### WHAT YOU WILL DO
Retype each of the following lines verbatim, preserving the original line breaks.

+ + +

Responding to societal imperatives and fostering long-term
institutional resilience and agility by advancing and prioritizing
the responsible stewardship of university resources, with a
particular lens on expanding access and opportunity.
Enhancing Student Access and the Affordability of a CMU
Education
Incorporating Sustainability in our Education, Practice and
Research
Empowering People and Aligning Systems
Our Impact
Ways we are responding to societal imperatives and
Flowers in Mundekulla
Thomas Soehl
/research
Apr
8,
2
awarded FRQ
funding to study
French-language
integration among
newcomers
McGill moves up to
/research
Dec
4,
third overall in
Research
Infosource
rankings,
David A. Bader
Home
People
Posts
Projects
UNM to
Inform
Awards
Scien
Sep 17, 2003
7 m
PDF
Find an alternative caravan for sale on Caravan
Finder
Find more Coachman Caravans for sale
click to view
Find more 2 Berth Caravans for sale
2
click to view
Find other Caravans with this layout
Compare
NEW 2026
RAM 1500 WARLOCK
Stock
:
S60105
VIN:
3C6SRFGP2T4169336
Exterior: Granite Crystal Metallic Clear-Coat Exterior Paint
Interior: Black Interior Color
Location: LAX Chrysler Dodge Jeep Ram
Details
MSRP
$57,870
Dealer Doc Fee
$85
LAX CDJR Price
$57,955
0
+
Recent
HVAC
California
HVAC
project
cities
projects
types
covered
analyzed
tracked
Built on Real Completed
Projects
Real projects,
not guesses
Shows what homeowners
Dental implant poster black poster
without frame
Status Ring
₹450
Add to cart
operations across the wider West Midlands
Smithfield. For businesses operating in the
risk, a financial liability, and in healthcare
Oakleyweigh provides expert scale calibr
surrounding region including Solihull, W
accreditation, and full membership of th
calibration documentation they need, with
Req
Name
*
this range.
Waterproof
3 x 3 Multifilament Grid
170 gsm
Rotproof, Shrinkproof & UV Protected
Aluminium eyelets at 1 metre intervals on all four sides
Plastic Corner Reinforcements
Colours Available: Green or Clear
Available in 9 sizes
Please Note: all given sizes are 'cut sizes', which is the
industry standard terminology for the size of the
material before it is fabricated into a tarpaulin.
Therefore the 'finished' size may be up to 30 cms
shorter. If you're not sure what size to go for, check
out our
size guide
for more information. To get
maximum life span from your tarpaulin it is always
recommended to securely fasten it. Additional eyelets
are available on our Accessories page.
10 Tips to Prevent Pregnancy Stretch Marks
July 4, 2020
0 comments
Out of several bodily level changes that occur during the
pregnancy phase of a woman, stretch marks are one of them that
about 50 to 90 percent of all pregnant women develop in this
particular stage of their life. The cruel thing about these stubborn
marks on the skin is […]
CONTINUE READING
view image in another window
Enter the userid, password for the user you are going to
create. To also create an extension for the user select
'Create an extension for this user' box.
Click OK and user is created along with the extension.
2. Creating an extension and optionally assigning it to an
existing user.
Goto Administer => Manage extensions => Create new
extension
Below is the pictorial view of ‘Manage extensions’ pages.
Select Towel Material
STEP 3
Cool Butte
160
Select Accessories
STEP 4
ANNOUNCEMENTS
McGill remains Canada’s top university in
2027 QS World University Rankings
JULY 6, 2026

+ + +

### OUTPUT
Responding to societal imperatives and fostering long-term
institutional resilience and agility by advancing and prioritizing
the responsible stewardship of university resources, with a
particular lens on expanding access and opportunity.
Enhancing Student Access and the Affordability of a CMU
Education
Incorporating Sustainability in our Education, Practice and
Research
Empowering People and Aligning Systems
Our Impact
Ways we are responding to societal imperatives and
Flowers in Mundekulla
Thomas Soehl
/research
Apr
8,
2
awarded FRQ
funding to study
French-language
integration among
newcomers
McGill moves up to
/research
Dec
4,
third overall in
Research
Infosource
rankings,
David A. Bader
Home
People
Posts
Projects
UNM to
Inform
Awards
Scien
Sep 17, 2003
7 m
PDF
Find an alternative caravan for sale on Caravan
Finder
Find more Coachman Caravans for sale
click to view
Find more 2 Berth Caravans for sale
2
click to view
Find other Caravans with this layout
Compare
NEW 2026
RAM 1500 WARLOCK
Stock
:
S60105
VIN:
3C6SRFGP2T4169336
Exterior: Granite Crystal Metallic Clear-Coat Exterior Paint
Interior: Black Interior Color
Location: LAX Chrysler Dodge Jeep Ram
Details
MSRP
$57,870
Dealer Doc Fee
$85
LAX CDJR Price
$57,955
0
+
Recent
HVAC
California
HVAC
project
cities
projects
types
covered
analyzed
tracked
Built on Real Completed
Projects
Real projects,
not guesses
Shows what homeowners
Dental implant poster black poster
without frame
Status Ring
₹450
Add to cart
operations across the wider West Midlands
Smithfield. For businesses operating in the
risk, a financial liability, and in healthcare
Oakleyweigh provides expert scale calibr
surrounding region including Solihull, W
accreditation, and full membership of th
calibration documentation they need, with
Req
Name
*
this range.
Waterproof
3 x 3 Multifilament Grid
170 gsm
Rotproof, Shrinkproof & UV Protected
Aluminium eyelets at 1 metre intervals on all four sides
Plastic Corner Reinforcements
Colours Available: Green or Clear
Available in 9 sizes
Please Note: all given sizes are 'cut sizes', which is the
industry standard terminology for the size of the
material before it is fabricated into a tarpaulin.
Therefore the 'finished' size may be up to 30 cms
shorter. If you're not sure what size to go for, check
out our
size guide
for more information. To get
maximum life span from your tarpaulin it is always
recommended to securely fasten it. Additional eyelets
are available on our Accessories page.
10 Tips to Prevent Pregnancy Stretch Marks
July 4, 2020
0 comments
Out of several bodily level changes that occur during the
pregnancy phase of a woman, stretch marks are one of them that
about 50 to 90 percent of all pregnant women develop in this
particular stage of their life. The cruel thing about these stubborn
marks on the skin is […]
CONTINUE READING
view image in another window
Enter the userid, password for the user you are going to
create. To also create an extension for the user select
'Create an extension for this user' box.
Click OK and user is created along with the extension.
2. Creating an extension and optionally assigning it to an
existing user.
Goto Administer => Manage extensions => Create new
extension
Below is the pictorial view of ‘Manage extensions’ pages.
Select Towel Material
STEP 3
Cool Butte
160
Select Accessories
STEP 4
ANNOUNCEMENTS
McGill remains Canada’s top university in
2027 QS World University Rankings
JULY 6, 2026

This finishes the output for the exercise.